[It’s aSquared’s First Birthday … we’re celebrating by looking back at events from a year ago … skip these retro posts if you’re not into sentimentality.]
I kinda enjoyed Nashville, but we need to go back and spend more time there …
Nashville, TN
Population 569,891 (2000 census; figure covers Nashville proper and Davidson County). Official name Nashville-Davidson. Capital of Tennessee since 1843. Seat of Davidson County until the governmental functions of city and county were consolidated in 1963. Two presidents are buried in the Nashville area: Andrew Jackson (at the Hermitage) and James Knox Polk (on the Capitol grounds; the only other Tennessee president, Andrew Johnson, is buried in Greeneville).
The first Europeans in the Nashville area were French fur traders in the early decades of the eighteenth century. The area at that was heavily populated by Cherokee, Shawnee, and Chickasaw. A central figure in the settlement of the Nashville area was Richard Henderson, who bought most of middle Tennessee and Kentucky in a transaction with the Cherokee in 1775. Henderson sent a party to investigate the Cumberland Valley in 1779 and in 1780, Fort Nashborough (named after Revolutionary North Carolina brigadier general Francis Nash) was founded. Fort Nashborough became Nashville in 1784. Nashville was chartered in 1806. The city was occupied by Union troops in 1862, and the last major battle of the Civil War took place there on 15-16 December 1864 (Union troops under George Thomas defeated Confederate troops under John Hood).
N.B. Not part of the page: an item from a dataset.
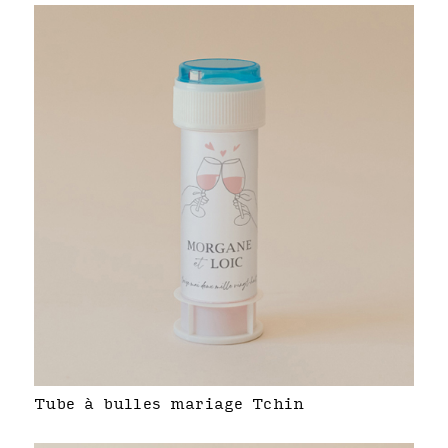
Tube à bulles mariage Tchin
In December 1925, George Dewey Hay’s “WSM Barn Dance,” renamed the “Grand Ole Opry” in 1927, started broadcasting “hillbilly music.” (Hay dreamed up the idea for the Grand Ole Opry and similar radio shows after a 1919 visit to Mammoth Spring, AR, where he attended a hoedown after covering the funeral of a World War I hero as a reporter for a Memphis newspaper.) The Opry became a live stage show at the Ryman Auditorium in 1941. The show moved to Opryland in 1974. It was Roy Acuff who, in 1942, after having become a national star on the Opry broadcasts, organized Acuff-Rose Publishing, the first exclusively country-western-oriented publishing concern.
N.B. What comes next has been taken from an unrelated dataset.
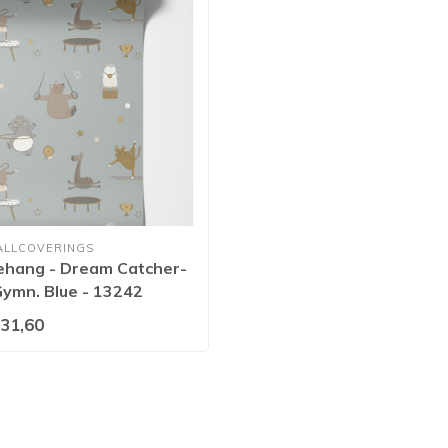
ALLCOVERINGS
ehang - Dream Catcher-
ymn. Blue - 13242
31,60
However, Nashville became known as the center of country-western music in 1949, which was the year that Alabama-born Hank Williams (who, at the insistence of his wife, Audrey, had introduced himself — and Audrey — to Acuff’s publishing partner, Fred Rose, in September 1946) recorded the smash hit “Lovesick Blues” (against the wishes of Rose), which stayed at the pole position on the Billboard country-western chart for 16 weeks, cemented Williams’ fame, and got him a spot in the Opry.
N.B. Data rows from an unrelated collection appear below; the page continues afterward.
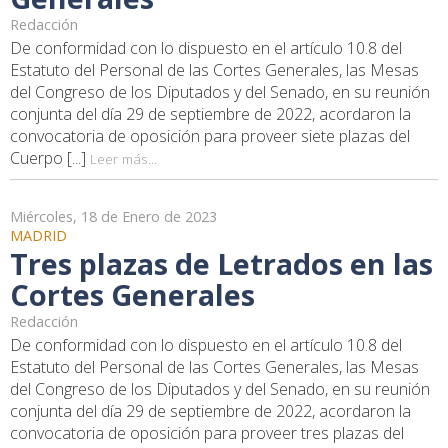
Redacción
De conformidad con lo dispuesto en el artículo 10.8 del
Estatuto del Personal de las Cortes Generales, las Mesas
del Congreso de los Diputados y del Senado, en su reunión
conjunta del día 29 de septiembre de 2022, acordaron la
convocatoria de oposición para proveer siete plazas del
Cuerpo [...]
Leer más...
Miércoles, 18 de Enero de 2023
MADRID
Tres plazas de Letrados en las
Cortes Generales
Redacción
De conformidad con lo dispuesto en el artículo 10.8 del
Estatuto del Personal de las Cortes Generales, las Mesas
del Congreso de los Diputados y del Senado, en su reunión
conjunta del día 29 de septiembre de 2022, acordaron la
convocatoria de oposición para proveer tres plazas del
Nashville seemed to be a wonderful place, and, it occurred to me, a livable place (although we spent maybe a total of an hour and a half there, and any judgments I make are naturally off-the-cuff). We drove around downtown and looked at the Ryman and the shops and sights of Broadway and Fifth Avenue. We jaunted over to the other side of town and looked at some of the sights of Music Row and the neighborhoods around Vanderbilt University. Nashville struck me as a lower-key and more elegant city than I’d pictured it, and I wish I’d had more time to spend there. It’s a place that deserves lengthy exploration and contemplation.